Supplied text:
-----

Brookwood coach Mark Crews remembers his college coach ordering trainers to take their temperature readings in the shade. His high school coach used to ration water like it was Dom Perignon. “You wouldn’t do that today for a million dollars,” he said.
Thursday, Crews’ defending Class AAAAA champion Broncos began practice at a steamier time, 11:30 in the morning. Still, this day was not as sultry as the one before, with temperatures in the mid-80s compared to the 100-degree readings the athletic trainer was getting Wednesday on a back practice field.
Brookwood follows basically the same protocol as Chattahoochee. But there is no one set of standards for all schools in Georgia.
Following the heat-related death of a player in 2006, the Georgia High School Association directed each county school system to come up with its own plan.
Critics have stated the need for statewide regulation, with definite limits on practice, especially in August. One of the loudest of those is Douglas Casa, chief operating officer of the Korey Stringer Institute at the University of Connecticut. Stringer was the Minnesota Vikings lineman who died of heat stroke in 2001.
“No one wants to ever upset any football coach. It’s a constituency that knows nothing about medical and safety policies and yet they still rule the roost in terms of what the policies are going to be,” Casa said.
Specifically, Casa points to a set of seven guidelines for safe heat acclimatization that he helped author. They include having an athletic trainer on hand for every practice, as well as setting limits on early season practices — eliminating twice-a-day practices, setting time limits and barring practices in full pads.
Only New Jersey among the 50 states meets all seven of the criteria, Casa said. Georgia meets none of them.
Ralph Swearngin, executive director of the GHSA, disagrees with the assessment that the organization is unresponsive. He maintains a strong trust in coaches to know what is good for their players, and to strike the delicate balance between getting their young men ready and keeping them safe.
Swearngin listens when a coach like Crews says, “Some people think they are still dealing with the coaches of 30 years ago, the old Neanderthal guy who’s going to make you run sprints when it’s 9,000 degrees. We feel we do a great job of trying to protect our kids. We don’t really want someone to mandate what we do, because we feel we have medical professionals in place and policy in place where we can act professionally and safely.”
Ferrera, a UGA professor of kinesiology and curriculum director of athletic training, is currently completing a three-year heat study, gathering data from 25 practice fields around Georgia. The results will be available to the GHSA by early 2012 and will shape the organization’s heat policy in the future, Swearngin said.
The recent deaths across the South indicate that science still has a big chore in front of it.
“This past week is probably the worst week that we’ve had in the last 35 years in terms of that many kids dying in that short a period of time,” Casa said.
Such deaths madden researchers who maintain that heat stroke deaths could be practically eliminated with the proper precautions and rapid recognition and treatment of a player in trouble.
As this hot, hot August grinds on, none of the experts is saying anything to put parents, coaches or players at ease.
“This is a critical problem — and this heat isn’t over yet,” warned Lemak.

-----

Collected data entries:

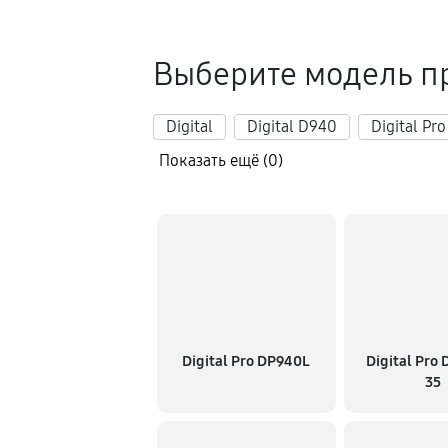
Ремонт платы управления (во
Выберите модель п
Восстановление после попада
Digital
Digital D940
Digital Pr
Показать ещё (0)
Ремонт Wi-Fi
Ремонт разъема
Ремонт капиллярной трубки
Digital Pro DP940L
Digital Pro
35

-----

Problem statement: In the text about football practice in the heat, how many of Casa's seven heat acclimatization guidelines does Georgia meet? This material is separate from the text about football practice in the heat.

Written answer: None of them.